Sinatra (who except for Ocean's 11 produced all these pictures) said they were meant to be nothing more than entertainment, but that is tested by 4 for Texas (1963). It didn't help that the film was carelessly cropped after the opening titles; still, I doubt there was anything missing from the frame that might have helped. I'm a fan of director Robert Aldrich and have read (and written) spirited defenses of his less-regarded work. Never a one on this picture, however, and I doubt anyone will pick up the banner. Aldrich and Sinatra, a good match on paper for a more dramatic movie, reportedly clashed during the filming of this sludgy riverboat gamblers farce, and even with Charles Bronson, Victor Buono, and the lusciously blank Anita Ekberg and Ursula Andress in the cast it just sits there, uncomfortably docked. Most painful is a feeble, final reel appearance by the last incarnation of The Three Stooges, though they at least are more in their element. I imagine it's preferable to some of the comic pictures Sinatra and Martin made. I am not, however, planning to check.

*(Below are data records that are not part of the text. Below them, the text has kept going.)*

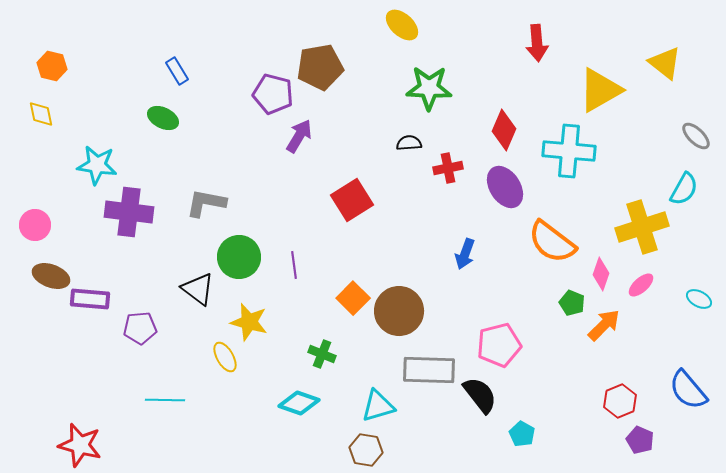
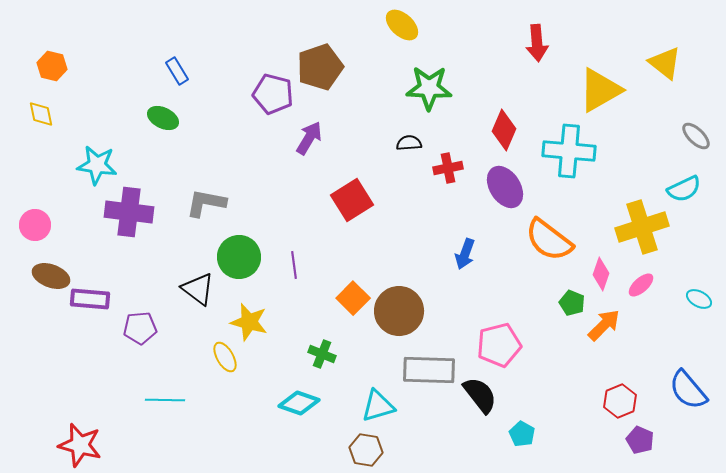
brown pentagon at (320, 67): rotated 9 degrees counterclockwise
purple arrow at (299, 136): moved 10 px right, 2 px down
cyan semicircle at (684, 189): rotated 36 degrees clockwise
orange semicircle at (552, 242): moved 3 px left, 2 px up
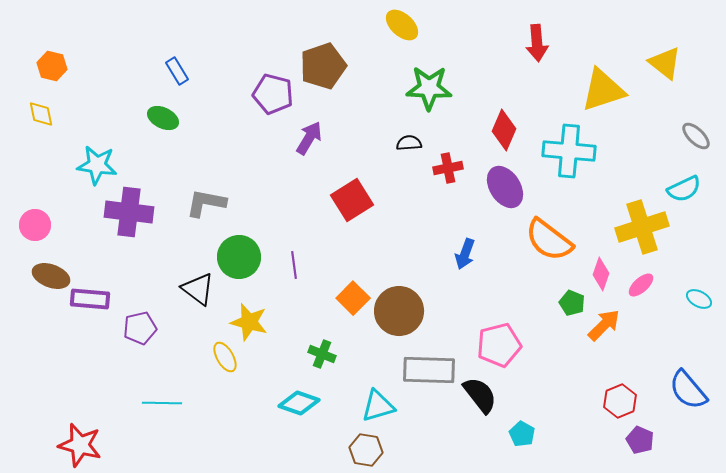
brown pentagon at (320, 67): moved 3 px right, 1 px up
yellow triangle at (600, 90): moved 3 px right; rotated 12 degrees clockwise
purple pentagon at (140, 328): rotated 8 degrees counterclockwise
cyan line at (165, 400): moved 3 px left, 3 px down
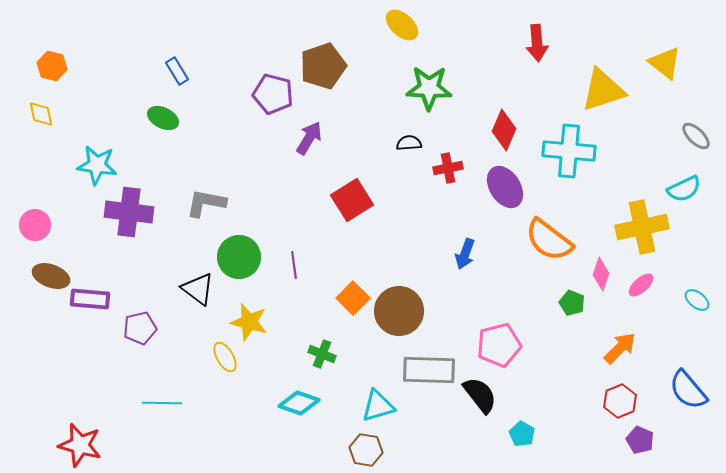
yellow cross at (642, 227): rotated 6 degrees clockwise
cyan ellipse at (699, 299): moved 2 px left, 1 px down; rotated 10 degrees clockwise
orange arrow at (604, 325): moved 16 px right, 23 px down
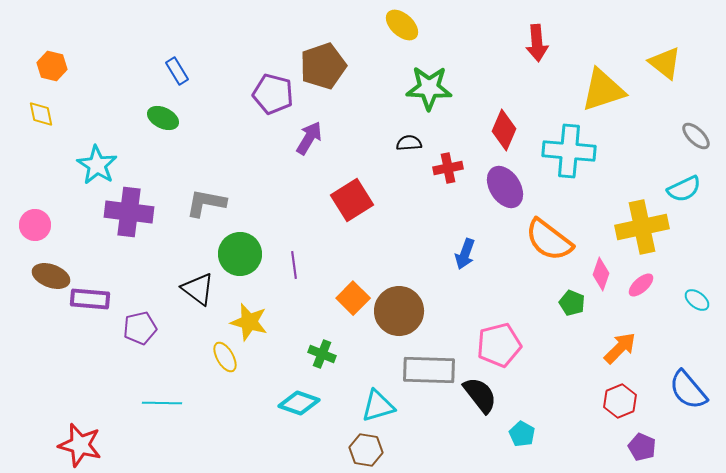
cyan star at (97, 165): rotated 24 degrees clockwise
green circle at (239, 257): moved 1 px right, 3 px up
purple pentagon at (640, 440): moved 2 px right, 7 px down
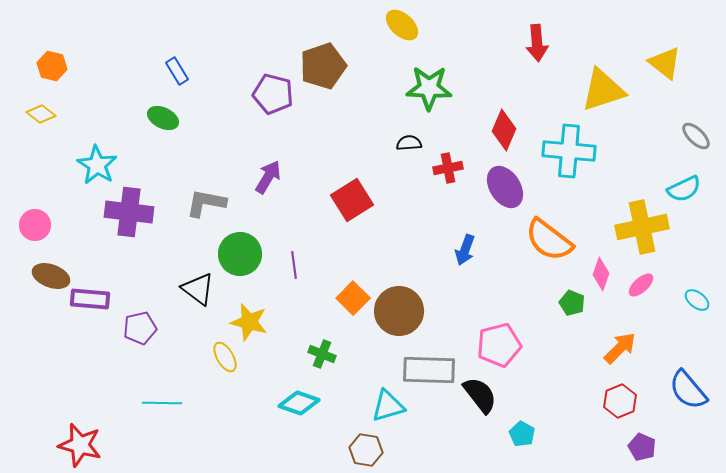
yellow diamond at (41, 114): rotated 40 degrees counterclockwise
purple arrow at (309, 138): moved 41 px left, 39 px down
blue arrow at (465, 254): moved 4 px up
cyan triangle at (378, 406): moved 10 px right
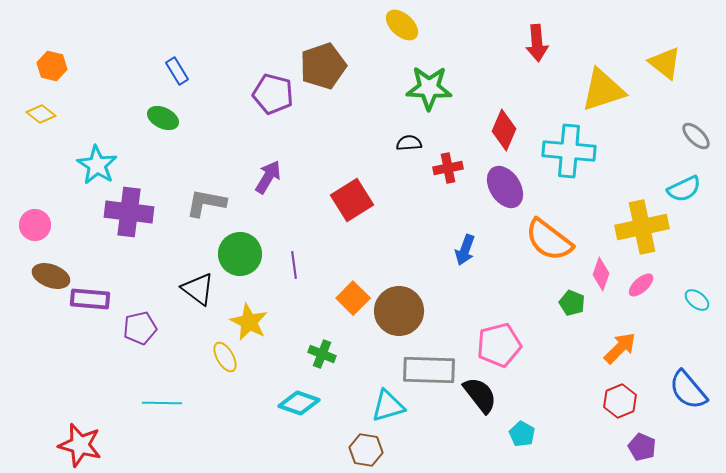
yellow star at (249, 322): rotated 12 degrees clockwise
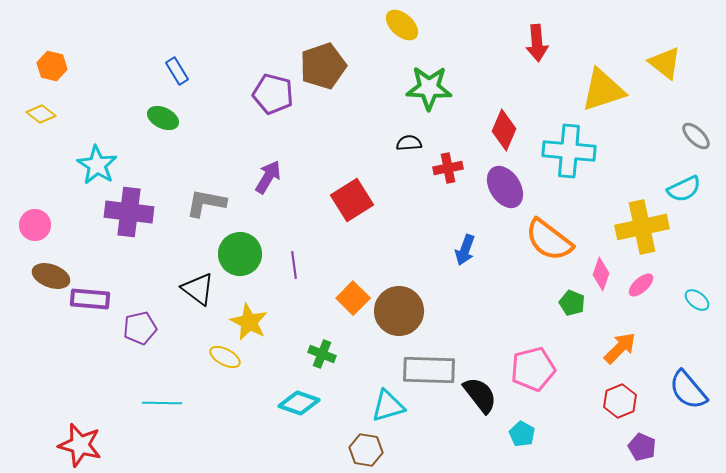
pink pentagon at (499, 345): moved 34 px right, 24 px down
yellow ellipse at (225, 357): rotated 32 degrees counterclockwise
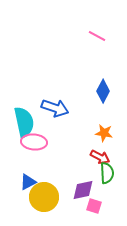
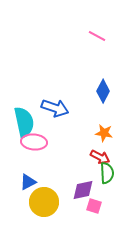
yellow circle: moved 5 px down
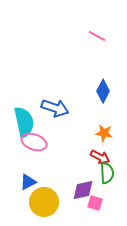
pink ellipse: rotated 15 degrees clockwise
pink square: moved 1 px right, 3 px up
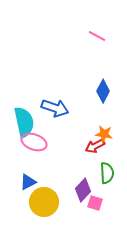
orange star: moved 1 px down
red arrow: moved 5 px left, 11 px up; rotated 126 degrees clockwise
purple diamond: rotated 35 degrees counterclockwise
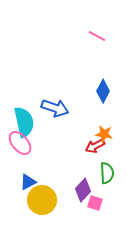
pink ellipse: moved 14 px left, 1 px down; rotated 30 degrees clockwise
yellow circle: moved 2 px left, 2 px up
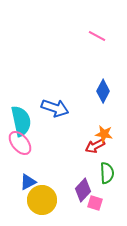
cyan semicircle: moved 3 px left, 1 px up
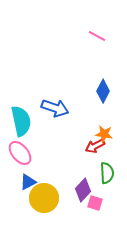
pink ellipse: moved 10 px down
yellow circle: moved 2 px right, 2 px up
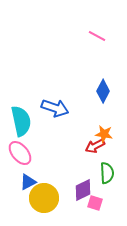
purple diamond: rotated 20 degrees clockwise
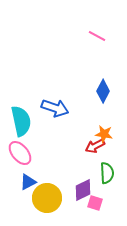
yellow circle: moved 3 px right
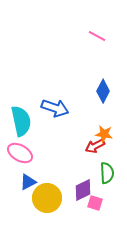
pink ellipse: rotated 20 degrees counterclockwise
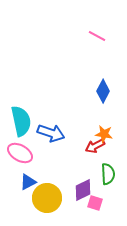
blue arrow: moved 4 px left, 25 px down
green semicircle: moved 1 px right, 1 px down
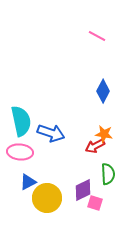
pink ellipse: moved 1 px up; rotated 25 degrees counterclockwise
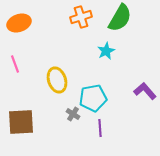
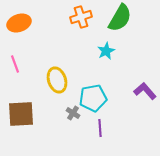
gray cross: moved 1 px up
brown square: moved 8 px up
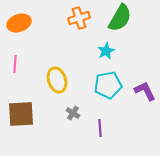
orange cross: moved 2 px left, 1 px down
pink line: rotated 24 degrees clockwise
purple L-shape: rotated 15 degrees clockwise
cyan pentagon: moved 15 px right, 13 px up
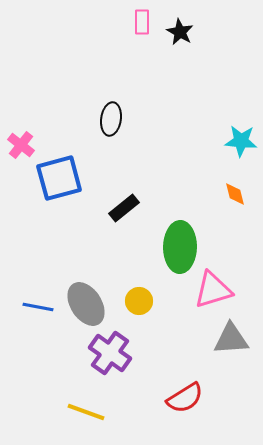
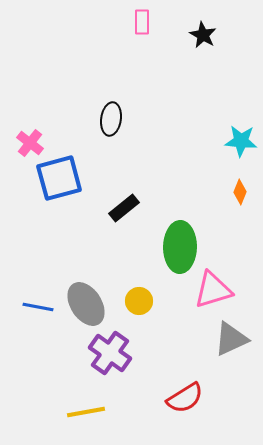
black star: moved 23 px right, 3 px down
pink cross: moved 9 px right, 2 px up
orange diamond: moved 5 px right, 2 px up; rotated 35 degrees clockwise
gray triangle: rotated 21 degrees counterclockwise
yellow line: rotated 30 degrees counterclockwise
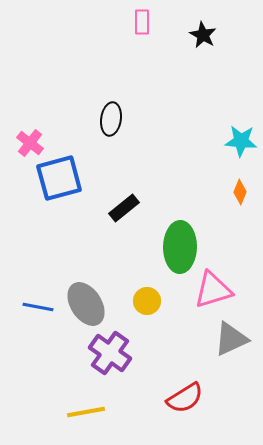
yellow circle: moved 8 px right
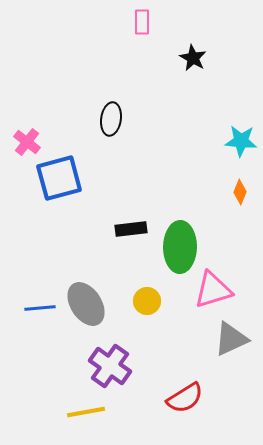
black star: moved 10 px left, 23 px down
pink cross: moved 3 px left, 1 px up
black rectangle: moved 7 px right, 21 px down; rotated 32 degrees clockwise
blue line: moved 2 px right, 1 px down; rotated 16 degrees counterclockwise
purple cross: moved 13 px down
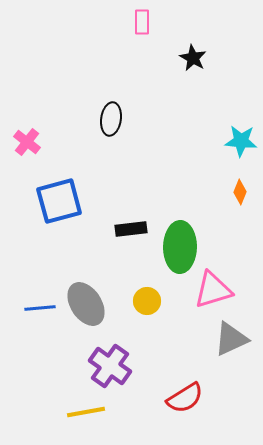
blue square: moved 23 px down
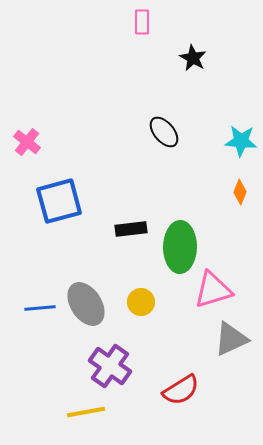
black ellipse: moved 53 px right, 13 px down; rotated 48 degrees counterclockwise
yellow circle: moved 6 px left, 1 px down
red semicircle: moved 4 px left, 8 px up
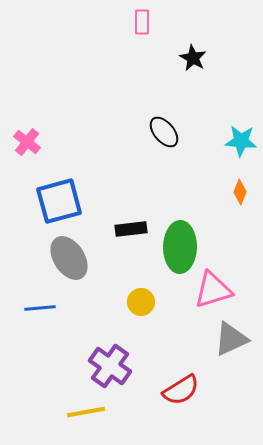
gray ellipse: moved 17 px left, 46 px up
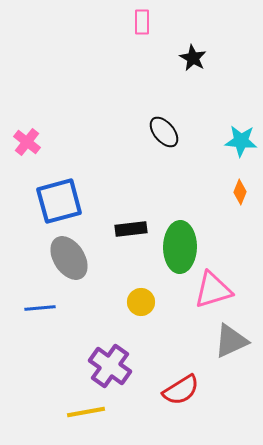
gray triangle: moved 2 px down
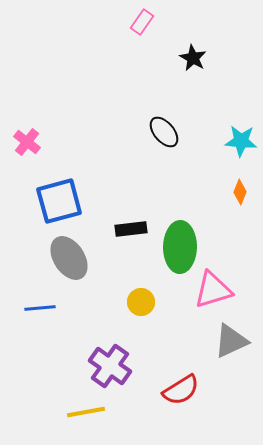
pink rectangle: rotated 35 degrees clockwise
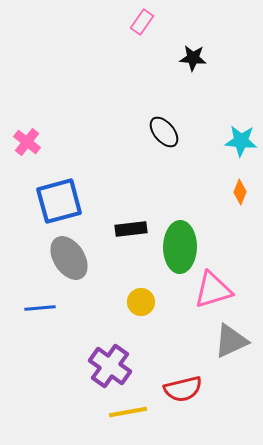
black star: rotated 24 degrees counterclockwise
red semicircle: moved 2 px right, 1 px up; rotated 18 degrees clockwise
yellow line: moved 42 px right
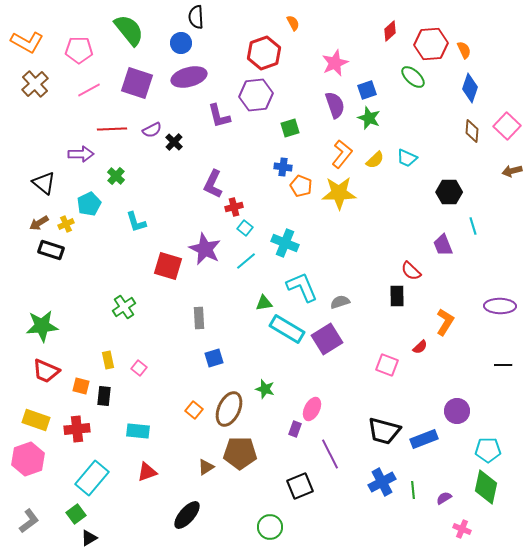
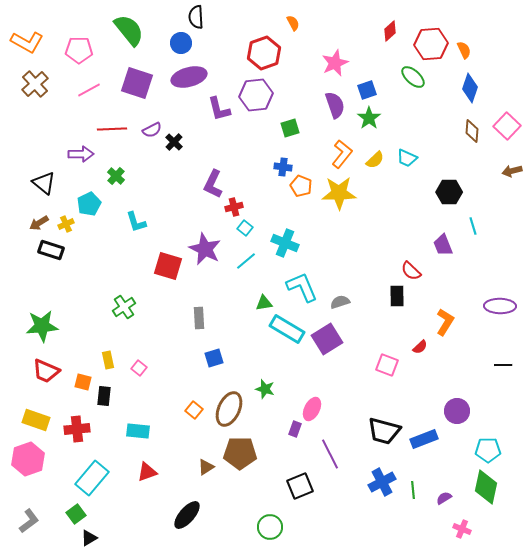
purple L-shape at (219, 116): moved 7 px up
green star at (369, 118): rotated 15 degrees clockwise
orange square at (81, 386): moved 2 px right, 4 px up
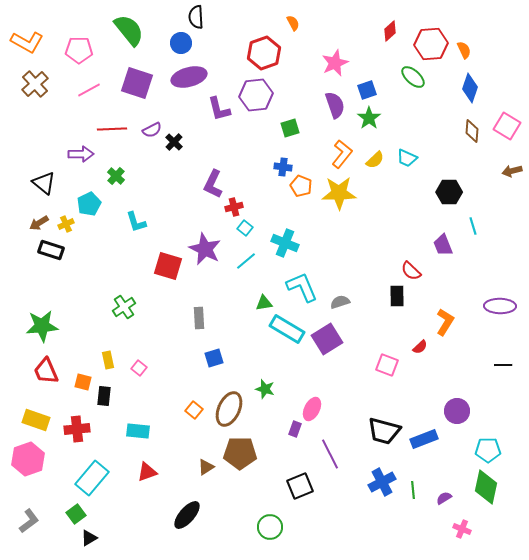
pink square at (507, 126): rotated 12 degrees counterclockwise
red trapezoid at (46, 371): rotated 44 degrees clockwise
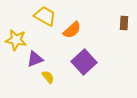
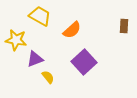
yellow trapezoid: moved 5 px left
brown rectangle: moved 3 px down
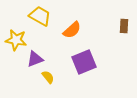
purple square: rotated 20 degrees clockwise
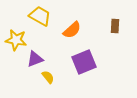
brown rectangle: moved 9 px left
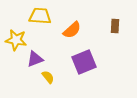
yellow trapezoid: rotated 25 degrees counterclockwise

1964's Robin and the 7 Hoods is more like it. It's a cheerful, if dawdling, picture, despite the disruptions of JFK's assassination and the kidnapping of Sinatra's son during shooting. The only (sort-of) musical in the bunch, introducing the standard "My Kind of Town" in the opening credits and in performance by Sinatra toward the close, it has a pleasant Roaring Twenties atmosphere in ganster-ridden old Chicago and with the welcome Peter Falk (as the bad guy) and Bing Crosby (as a fop) in the cast a new pack is complete. Barbara Rush also has more to do in the distaff part, an afterthought in these boys' club movies. [Edward G. Robinson also shows up in an opening sequence cameo.] Sinatra's role in these pictures was pretty much to hold them steady, which he does; this one's stolen by Sammy, whose song-and-dance routine "Bang!," atop a speakeasy card table, is the highlight. [This is one of those films that must look like absolute hell minus letterboxing.] With a revamped book and more musical numbers--they are sparsely apportioned, as if no one really wanted to commit to the genre--this might work as a Broadway show. Gordon Douglas, an old Sinatra hand, directs anonymously but functionally, and I wonder what path these shows might have taken had there been more of them. The gig was concluded, however, save for an appearance by Martin, Davis, Jr., Rat Packette Shirley MacLaine, and the Chairman of the Board in 1984's The Cannonball Run II, one of Burt Reynolds' good-ol-boy vehicles, and a picture to make 4 for Texas look like vintage Preston Sturges.

Speaking of Sinatra, the last of the four, thus far terrific TV specials TCM is broadcasting, 1973's Ol' Blue Eyes is Back, airs tomorrow. This one pairs him with his MGM buddy, Gene Kelly. I'll be tuning in.